──────── EXCERPTED RECORDS ────────

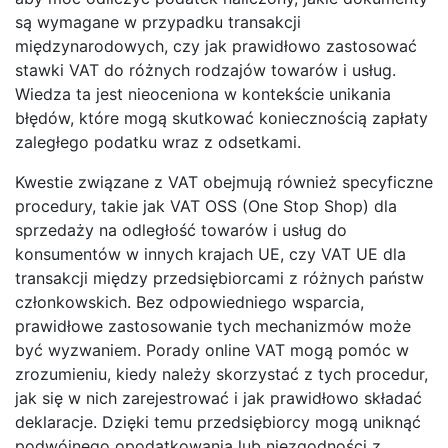
są wymagane w przypadku transakcji
międzynarodowych, czy jak prawidłowo zastosować
stawki VAT do różnych rodzajów towarów i usług.
Wiedza ta jest nieoceniona w kontekście unikania
błędów, które mogą skutkować koniecznością zapłaty
zaległego podatku wraz z odsetkami.
Kwestie związane z VAT obejmują również specyficzne
procedury, takie jak VAT OSS (One Stop Shop) dla
sprzedaży na odległość towarów i usług do
konsumentów w innych krajach UE, czy VAT UE dla
transakcji między przedsiębiorcami z różnych państw
członkowskich. Bez odpowiedniego wsparcia,
prawidłowe zastosowanie tych mechanizmów może
być wyzwaniem. Porady online VAT mogą pomóc w
zrozumieniu, kiedy należy skorzystać z tych procedur,
jak się w nich zarejestrować i jak prawidłowo składać
deklaracje. Dzięki temu przedsiębiorcy mogą uniknąć
podwójnego opodatkowania lub niezgodności z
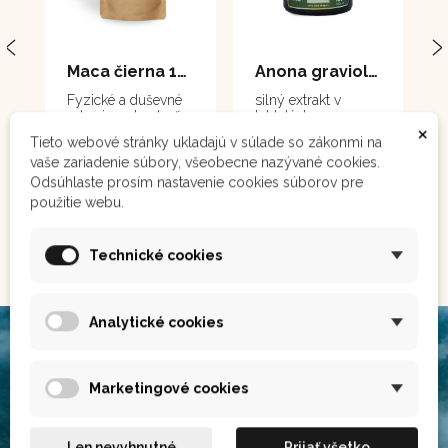
Maca čierna 111 g
Anona graviola - tablety 100 tabliet
Fyzické a duševné
silný extrakt v
zdravie, vytrvalosť,
tabletách
×
vitalita
Tieto webové stránky ukladajú v súlade so zákonmi na
vaše zariadenie súbory, všeobecne nazývané cookies.
8,10 €
19,90 €
Odsúhlaste prosím nastavenie cookies súborov pre
použitie webu.
Do košíka
Do košíka
Technické cookies
Analytické cookies
Marketingové cookies
Len nevyhnutné
Prijať všetko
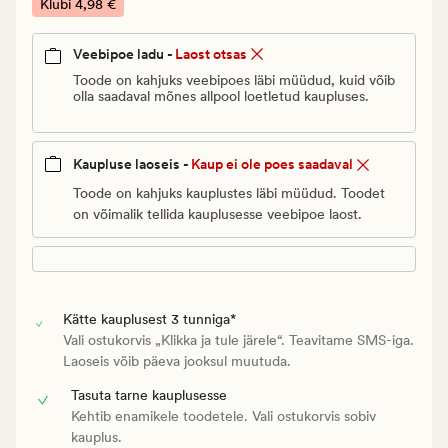
€.
Klubi
4,98 €
Klubi
4,98
Veebipoe ladu -
Laost otsas
€
Toode on kahjuks veebipoes läbi müüdud, kuid võib
olla saadaval mõnes allpool loetletud kaupluses.
Kaupluse laoseis -
Kaup ei ole poes saadaval
Toode on kahjuks kauplustes läbi müüdud. Toodet
on võimalik tellida kauplusesse veebipoe laost.
Kätte kauplusest 3 tunniga*
Vali ostukorvis „Klikka ja tule järele“. Teavitame SMS-iga.
Laoseis võib päeva jooksul muutuda.
Tasuta tarne kauplusesse
Kehtib enamikele toodetele. Vali ostukorvis sobiv
kauplus.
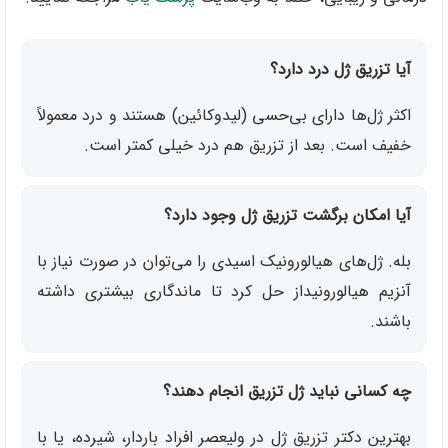
آیا تزریق ژل درد دارد؟
اکثر ژل‌ها دارای بی‌حسی (لیدوکائین) هستند و درد معمولاً
خفیف است. بعد از تزریق هم درد خیلی کمتر است.
آیا امکان برگشت تزریق ژل وجود دارد؟
بله. ژل‌های هیالورونیک اسیدی را می‌توان در صورت نیاز با
آنزیم هیالورونیداز حل کرد تا ماندگاری بیشتری داشته
باشند.
چه کسانی نباید ژل تزریق انجام دهند؟
بهترین دکتر تزریق ژل در ولیعصر افراد باردار، شیرده، یا با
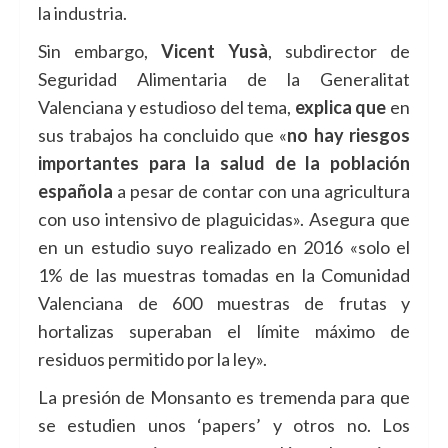
la industria.
Sin embargo,
Vicent Yusà
, subdirector de
Seguridad Alimentaria de la Generalitat
Valenciana y estudioso del tema,
explica que
en
sus trabajos ha concluido que «
no hay riesgos
importantes para la salud de la población
española
a pesar de contar con una agricultura
con uso intensivo de plaguicidas». Asegura que
en un estudio suyo realizado en 2016 «solo el
1% de las muestras tomadas en la Comunidad
Valenciana de 600 muestras de frutas y
hortalizas superaban el límite máximo de
residuos permitido por la ley».
La presión de Monsanto es tremenda para que
se estudien unos ‘papers’ y otros no. Los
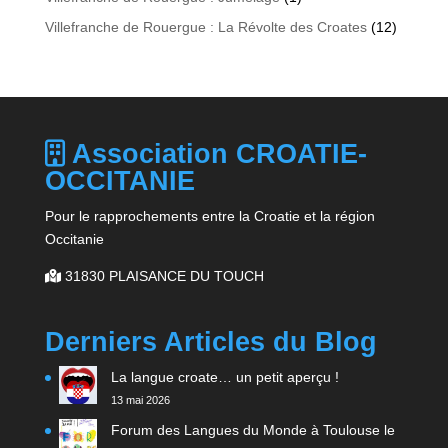
Villefranche de Rouergue : La Révolte des Croates
(12)
Association CROATIE-
OCCITANIE
Pour le rapprochements entre la Croatie et la région
Occitanie
31830 PLAISANCE DU TOUCH
Derniers Articles du Blog
La langue croate… un petit aperçu !
13 mai 2026
Forum des Langues du Monde à Toulouse le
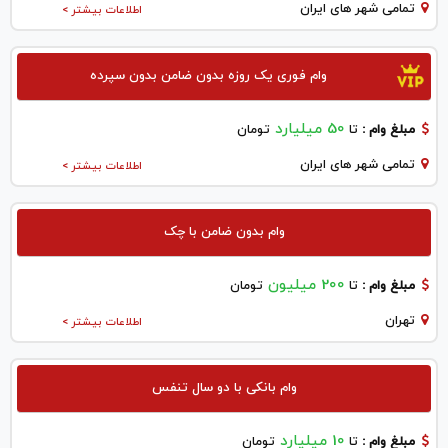
تمامی شهر های ایران
اطلاعات بیشتر >
وام فوری یک روزه بدون ضامن بدون سپرده
50 میلیارد
مبلغ وام :
تا
تومان
تمامی شهر های ایران
اطلاعات بیشتر >
وام بدون ضامن با چک
200 میلیون
مبلغ وام :
تا
تومان
تهران
اطلاعات بیشتر >
وام بانکی با دو سال تنفس
10 میلیارد
مبلغ وام :
تا
تومان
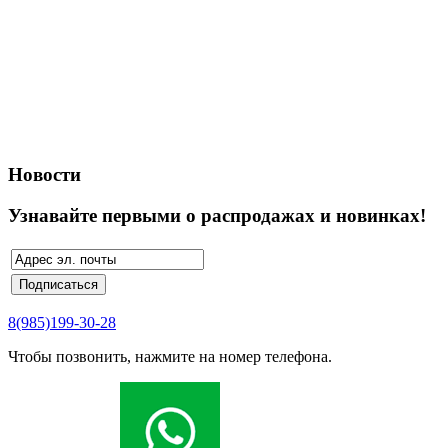
Новости
Узнавайте первыми о распродажах и новинках!
8(985)199-30-28
Чтобы позвонить, нажмите на номер телефона.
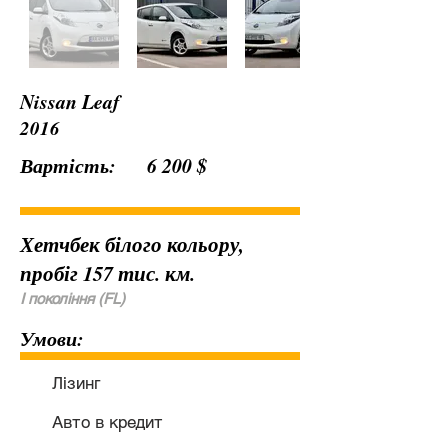
Nissan Leaf
2016
Вартість:
6 200 $
Хетчбек
білого кольору,
пробіг 157 тис. км.
I покоління (FL)
Умови:
Лізинг
Авто в кредит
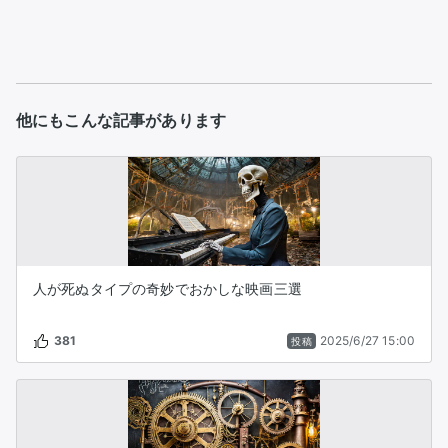
他にもこんな記事があります
人が死ぬタイプの奇妙でおかしな映画三選
381
2025/6/27 15:00
投稿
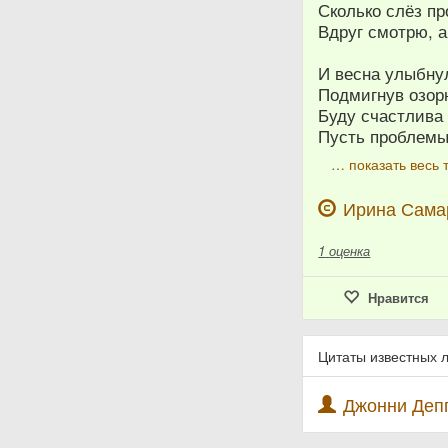
Сколько слёз п
Вдруг смотрю, а
И весна улыбну
Подмигнув озор
Буду счастлива
Пусть проблемы
… показать весь 
Ирина Сама
1
оценка
Нравится
Цитаты известных 
Джонни Депп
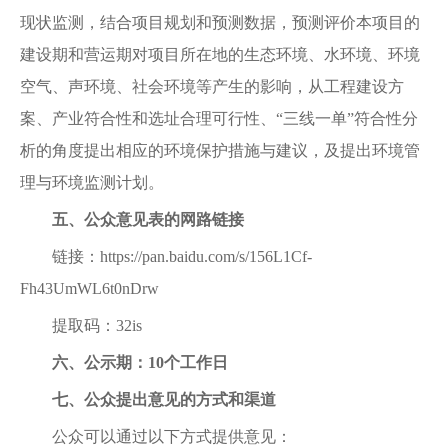
现状监测，结合项目规划和预测数据，预测评价本项目的
建设期和营运期对项目所在地的生态环境、水环境、环境
空气、声环境、社会环境等产生的影响，从工程建设方
案、产业符合性和选址合理可行性、“三线一单”符合性分
析的角度提出相应的环境保护措施与建议，及提出环境管
理与环境监测计划。
五、公众意见表的网路链接
链接：https://pan.baidu.com/s/156L1Cf-
Fh43UmWL6t0nDrw
提取码：32is
六、公示期：10个工作日
七、公众提出意见的方式和渠道
公众可以通过以下方式提供意见：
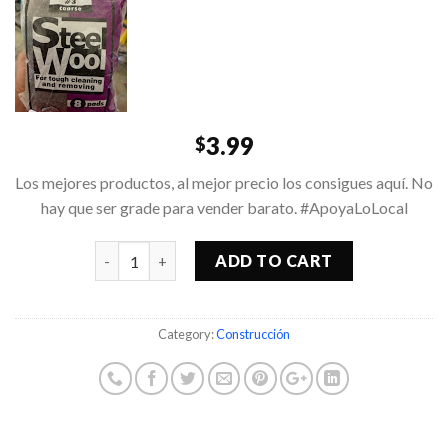
3.99
$
Los mejores productos, al mejor precio los consigues aquí. No
hay que ser grade para vender barato. #ApoyaLoLocal
Quantity
ADD TO CART
Category:
Construcción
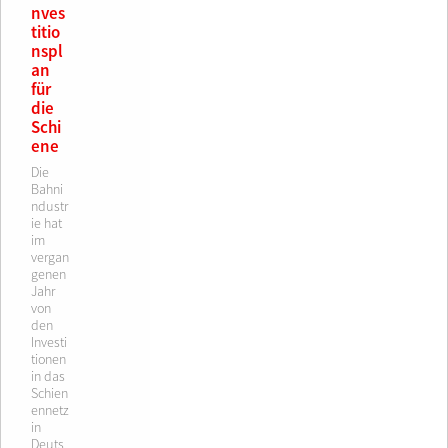
nves
titio
nspl
an
für
die
Schi
ene
Die
Bahni
ndustr
ie hat
im
vergan
genen
Jahr
von
den
Investi
tionen
in das
Schien
ennetz
in
Deuts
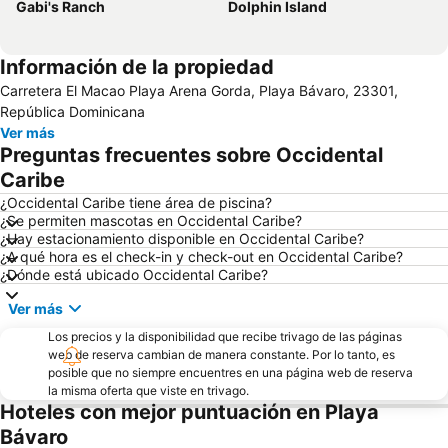
Gabi's Ranch
Dolphin Island
Información de la propiedad
Carretera El Macao Playa Arena Gorda, Playa Bávaro, 23301,
República Dominicana
Ver más
Preguntas frecuentes sobre Occidental
Caribe
¿Occidental Caribe tiene área de piscina?
¿Se permiten mascotas en Occidental Caribe?
¿Hay estacionamiento disponible en Occidental Caribe?
¿A qué hora es el check-in y check-out en Occidental Caribe?
¿Dónde está ubicado Occidental Caribe?
Ver más
Los precios y la disponibilidad que recibe trivago de las páginas
web de reserva cambian de manera constante. Por lo tanto, es
posible que no siempre encuentres en una página web de reserva
la misma oferta que viste en trivago.
Hoteles con mejor puntuación en Playa
Bávaro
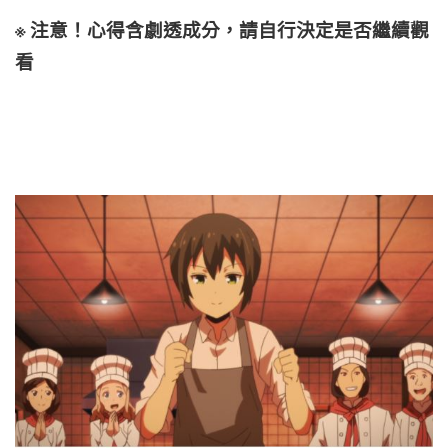
※
注意！心得含劇透成分，請自行決定是否繼續觀
看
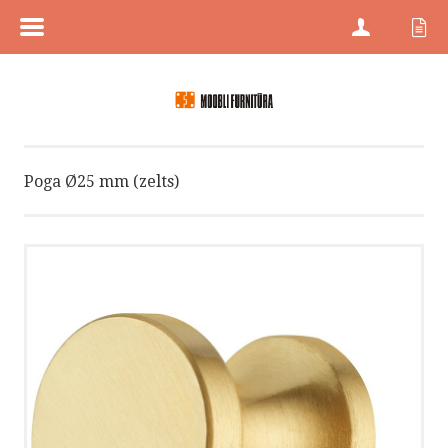
MENÜÜ
SĀKUMS
PREČU KATEGORIJAS
Poga Ø25 mm (zelts)
PREČU ZĪMES
JAUNI PRODUKTI
PRECES AR ATLAIDĒM
KONTAKTI
PROJEKTU PĀRDOŠANA
HÄFELE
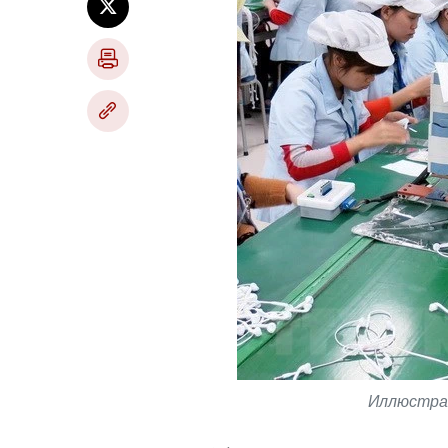
Иллюстрат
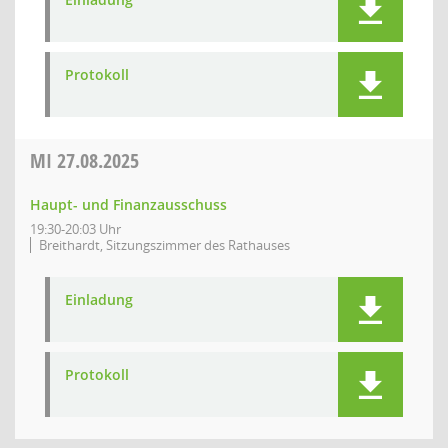
Protokoll
MI
27.08.2025
Haupt- und Finanzausschuss
19:30-20:03 Uhr
Breithardt, Sitzungszimmer des Rathauses
Einladung
Protokoll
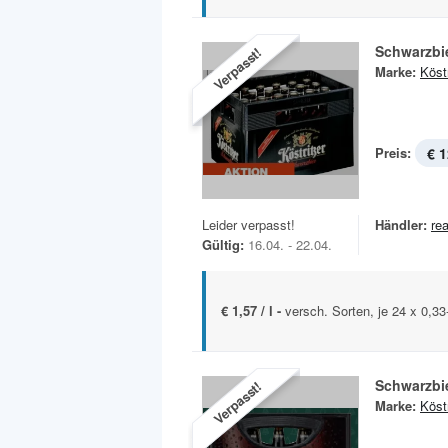
Schwarzbi
Verpasst!
Marke:
Köstr
Preis:
€ 1
Leider verpasst!
Händler:
rea
Gültig:
16.04. - 22.04.
€ 1,57 / l -
versch. Sorten, je 24 x 0,33
Schwarzbi
Verpasst!
Marke:
Köstr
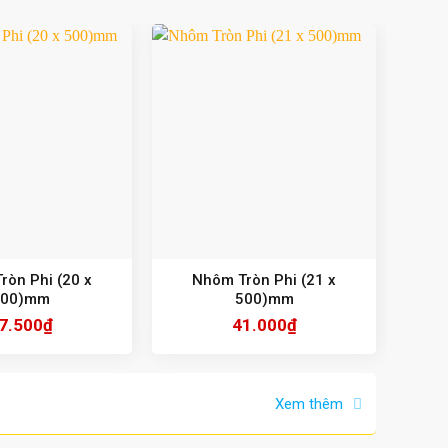
ròn Phi (20 x
Nhôm Tròn Phi (21 x
N
500)mm
500)mm
7.500
₫
41.000
₫
Xem thêm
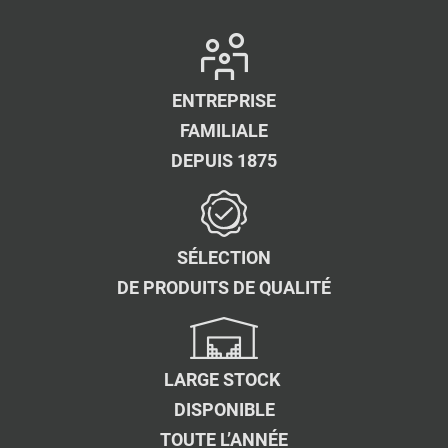
ENTREPRISE
FAMILIALE
DEPUIS 1875
SÉLECTION
DE PRODUITS DE QUALITÉ
LARGE STOCK
DISPONIBLE
TOUTE L’ANNÉE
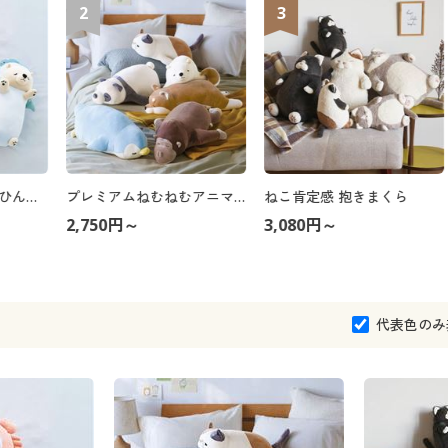
2
3
ねむねむアニマルズ ひんやり抱き枕
プレミアムねむねむアニマルズ 抱き枕
ねこ肯定感 抱きまくら
2,750円～
3,080円～
代表色のみ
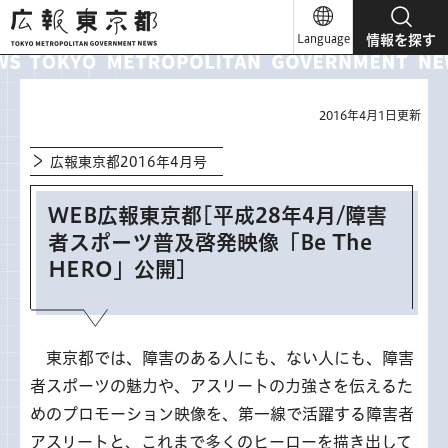
広報東京都
Language
情報を探す
2016年4月1日更新
広報東京都2016年4月号
WEB広報東京都[平成28年4月/障害
者スポーツ普及啓発映像「Be The
HERO」公開]
東
京都では、障害のある人にも、ない人にも、障害
者スポーツの魅力や、アスリートの力強さを伝えるた
めのプロモーション映像を、第一線で活躍する障害者
アスリートと、これまで多くのヒーローを描き出して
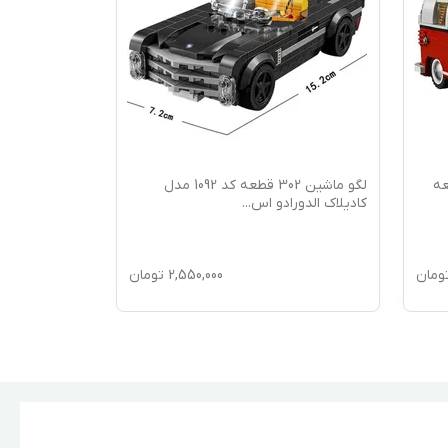
پر 1334 قطعه
لگو ماشین 302 قطعه کد 1092 مدل
لگو استون مار
کادیلاک الدورادو اس
...
شیشه ای 30
.
ومان
2,550,000
تومان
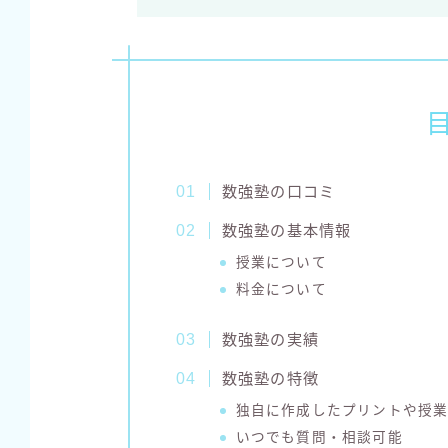
数強塾の口コミ
数強塾の基本情報
授業について
料金について
数強塾の実績
数強塾の特徴
独自に作成したプリントや授
いつでも質問・相談可能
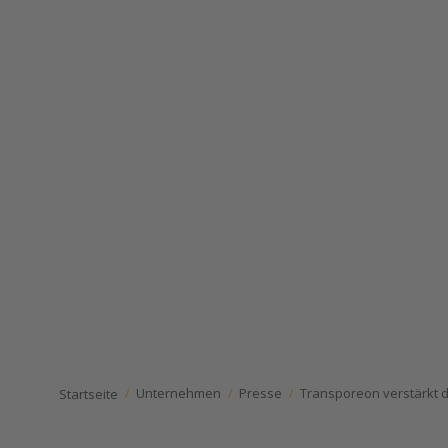
Unternehmen
Presse
Transporeon verstärkt 
Startseite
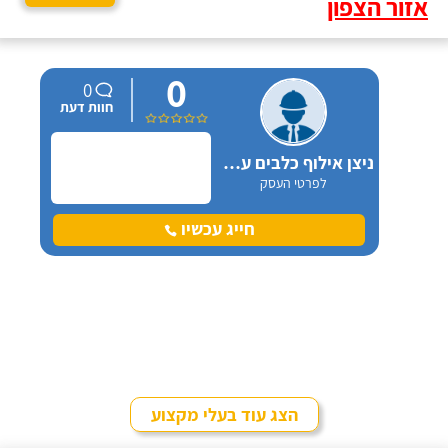
אזור הצפון
0
0
חוות דעת
ניצן אילוף כלבים על הכנרת
לפרטי העסק
חייג עכשיו
הצג עוד בעלי מקצוע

────────

ABOUT THIS EXERCISE |
Each line above starting at the one holding "Vali ostukorvis „Klikka" and ending at the one holding "importantes para la salud de la población" should be set down exactly as it stands, both ends included, with no pictures.

EXERCISE OUTPUT |
Vali ostukorvis „Klikka ja tule järele“. Teavitame SMS-iga.
Laoseis võib päeva jooksul muutuda.
Tasuta tarne kauplusesse
Kehtib enamikele toodetele. Vali ostukorvis sobiv
kauplus.
آیا تزریق ژل درد دارد؟
اکثر ژل‌ها دارای بی‌حسی (لیدوکائین) هستند و درد معمولاً
خفیف است. بعد از تزریق هم درد خیلی کمتر است.
آیا امکان برگشت تزریق ژل وجود دارد؟
بله. ژل‌های هیالورونیک اسیدی را می‌توان در صورت نیاز با
آنزیم هیالورونیداز حل کرد تا ماندگاری بیشتری داشته
باشند.
چه کسانی نباید ژل تزریق انجام دهند؟
بهترین دکتر تزریق ژل در ولیعصر افراد باردار، شیرده، یا با
la industria.
Sin embargo,
Vicent Yusà
, subdirector de
Seguridad Alimentaria de la Generalitat
Valenciana y estudioso del tema,
explica que
en
sus trabajos ha concluido que «
no hay riesgos
importantes para la salud de la población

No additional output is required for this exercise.